_Tasks and exercises:_
**A)** Write out the text on the Eighties again, everything from "The Eighties are" down to "Only the twats).", swapping "legwarmers" for "shoulder pads".
**B)** List every band the text on the Eighties names.
**C)** Answer from the text on the Eighties:
(i) What drink is mentioned in the caricature of the decade?
(ii) Who gave Ian Curtis a lift to the polling booth?
(iii) What coalition did Paul Weller later become synonymous with?

The Eighties are often caricatured as the decade in which "we" all went a little bit silly, reacted against the austere disaffection of punk by wearing legwarmers, coloured rimmed glasses, highlights in our hair and swigging cocktails. (NB to makers of I Love The Eighties-style retro-docs and the inane pop commentariat in general: No "we" didn't. Only the twats).

The Eighties were polarised but complex times. Punk, which determined even seemingly antithetical things like Depeche Mode and ABC, was itself a reaction against Old Labour rather than New Tory and was itself part of the same coin as Thatcherism, revolting against the same, dreary, dysfunctional 70s Britain. It's no surprise, therefore, that Paul Weller stated that The Jam would all be voting Conservative at the 1979 general election. Ian Curtis of Joy Division also voted Tory, even having the cheek to cadge a lift from the Liberal candidate to the polling booth. And yet, Weller would later be synonymous with the pro-Labour coalition Red Wedge, while Joy Division were for many the soundtrack to the anger and anxiety felt by many during the ravages of the early Thatcher/Reagan years.

_Information shown:_
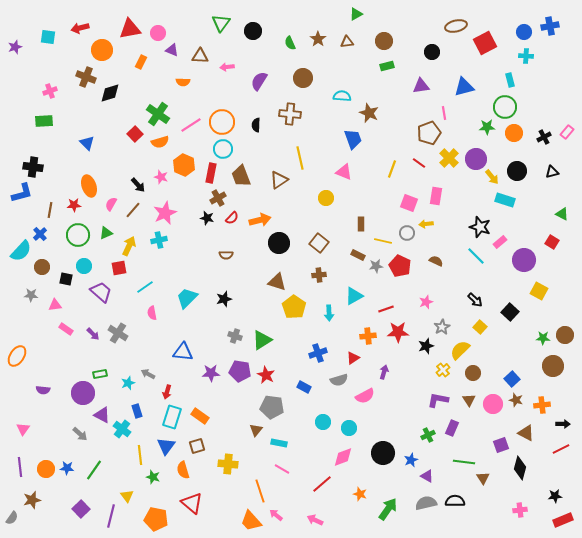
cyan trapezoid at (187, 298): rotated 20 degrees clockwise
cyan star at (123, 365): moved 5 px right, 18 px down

_Per-task answers:_
**A)**
The Eighties are often caricatured as the decade in which "we" all went a little bit silly, reacted against the austere disaffection of punk by wearing shoulder pads, coloured rimmed glasses, highlights in our hair and swigging cocktails. (NB to makers of I Love The Eighties-style retro-docs and the inane pop commentariat in general: No "we" didn't. Only the twats).

**B)**
Depeche Mode
ABC
The Jam
Joy Division

**C)**
(i) Cocktails.
(ii) The Liberal candidate.
(iii) Red Wedge, the pro-Labour coalition.